Lamb, live sheep before the age of one year and the flesh of such an animal. Mutton refers to the flesh of the mature ram or ewe at least one year old; the meat of sheep between 12 and 20 months old may be called yearling mutton. The meat of sheep 6 to 10 weeks old is usually sold as baby lamb, and spring lamb is from sheep of age five to six months.
- Lamb vs Sheep: Size
Lambs are smaller than adult sheep, weighing 5-10 pounds at birth.
The largest sheep species is the endangered argali from Mongolia, weighing up to 700+ pounds.
- Lamb vs Sheep: Coat
Lamb’s wool is softer and finer than sheep’s, making it popular for sweaters and blankets.
Lambs are first sheared at around 6 months of age.
- Lamb vs Sheep: Horns
Most lambs don’t have horns; males might have small bumps resembling horns.
- Lamb vs Sheep: Diet
Lambs drink ewe milk initially, then transition to a diet of grasses, flowers, and legumes.

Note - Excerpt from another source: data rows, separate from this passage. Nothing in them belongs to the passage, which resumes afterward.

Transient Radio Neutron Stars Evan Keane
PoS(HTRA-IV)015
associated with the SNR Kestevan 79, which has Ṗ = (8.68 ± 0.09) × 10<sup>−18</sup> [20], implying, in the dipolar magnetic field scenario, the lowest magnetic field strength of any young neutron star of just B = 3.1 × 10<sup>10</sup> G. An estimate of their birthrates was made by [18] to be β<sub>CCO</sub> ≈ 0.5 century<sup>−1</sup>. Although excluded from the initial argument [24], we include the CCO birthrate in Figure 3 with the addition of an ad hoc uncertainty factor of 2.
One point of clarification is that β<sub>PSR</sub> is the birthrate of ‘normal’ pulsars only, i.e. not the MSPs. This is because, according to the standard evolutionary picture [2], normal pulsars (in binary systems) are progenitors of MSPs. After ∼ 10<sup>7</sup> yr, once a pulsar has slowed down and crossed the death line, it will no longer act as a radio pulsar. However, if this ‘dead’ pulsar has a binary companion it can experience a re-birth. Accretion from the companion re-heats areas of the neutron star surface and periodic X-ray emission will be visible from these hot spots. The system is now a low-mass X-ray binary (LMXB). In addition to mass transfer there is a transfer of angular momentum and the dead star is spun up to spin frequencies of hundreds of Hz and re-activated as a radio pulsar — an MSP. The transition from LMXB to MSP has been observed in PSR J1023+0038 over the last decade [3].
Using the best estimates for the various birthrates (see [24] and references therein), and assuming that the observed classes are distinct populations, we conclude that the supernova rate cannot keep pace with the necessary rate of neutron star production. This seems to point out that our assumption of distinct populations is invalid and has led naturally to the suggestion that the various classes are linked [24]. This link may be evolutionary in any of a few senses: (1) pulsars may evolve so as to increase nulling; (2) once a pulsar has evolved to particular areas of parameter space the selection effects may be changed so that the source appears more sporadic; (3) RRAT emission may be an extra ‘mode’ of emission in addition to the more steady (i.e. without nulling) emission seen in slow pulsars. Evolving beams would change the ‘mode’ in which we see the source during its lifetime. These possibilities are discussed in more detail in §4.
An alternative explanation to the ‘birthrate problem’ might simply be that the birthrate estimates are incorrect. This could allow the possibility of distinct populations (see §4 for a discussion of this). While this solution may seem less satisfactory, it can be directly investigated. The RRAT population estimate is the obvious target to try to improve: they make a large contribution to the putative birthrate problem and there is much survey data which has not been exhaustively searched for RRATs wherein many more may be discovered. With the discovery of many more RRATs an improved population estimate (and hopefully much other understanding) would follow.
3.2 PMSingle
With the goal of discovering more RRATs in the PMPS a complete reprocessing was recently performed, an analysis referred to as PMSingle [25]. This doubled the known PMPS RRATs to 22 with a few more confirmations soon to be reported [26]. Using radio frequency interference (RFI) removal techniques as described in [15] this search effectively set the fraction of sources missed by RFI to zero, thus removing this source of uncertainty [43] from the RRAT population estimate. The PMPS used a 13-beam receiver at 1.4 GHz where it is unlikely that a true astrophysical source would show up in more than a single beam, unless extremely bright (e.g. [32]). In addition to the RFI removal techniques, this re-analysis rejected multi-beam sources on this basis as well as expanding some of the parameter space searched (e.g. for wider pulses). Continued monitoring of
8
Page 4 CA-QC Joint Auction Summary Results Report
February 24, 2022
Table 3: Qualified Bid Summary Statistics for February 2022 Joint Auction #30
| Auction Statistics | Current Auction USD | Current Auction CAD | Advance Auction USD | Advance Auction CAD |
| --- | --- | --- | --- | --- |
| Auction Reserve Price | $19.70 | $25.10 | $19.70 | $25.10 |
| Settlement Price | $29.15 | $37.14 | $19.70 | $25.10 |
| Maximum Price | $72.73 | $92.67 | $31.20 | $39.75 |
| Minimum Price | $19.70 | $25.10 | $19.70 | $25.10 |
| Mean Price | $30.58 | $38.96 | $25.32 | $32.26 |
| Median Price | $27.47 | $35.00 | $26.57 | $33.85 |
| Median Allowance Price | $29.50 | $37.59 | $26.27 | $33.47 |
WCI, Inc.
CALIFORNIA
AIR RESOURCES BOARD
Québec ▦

- Lamb vs Sheep: Sociability
Lambs stay close to their family initially; domestic sheep are social, while wild sheep are more solitary.
The primary lamb- and mutton-consuming countries (on a per capita basis) are New Zealand, Australia, Greece, Uruguay, and Ireland. The leg, saddle (upper back portion of the carcass from last rib to legs), and shoulder, although they contain higher proportions of bone to meat, are considered the finest cuts by some cooks.
In the United States popular cuts include individual chops from the ribs or loin, the leg, and the so-called crown roast, made by forming the rib section, or rack, into a circle. A regional specialty, virtually unknown outside of the state of Kentucky, is barbecued mutton. Curried mutton, served with rice, is a favourite dish of Jamaicans.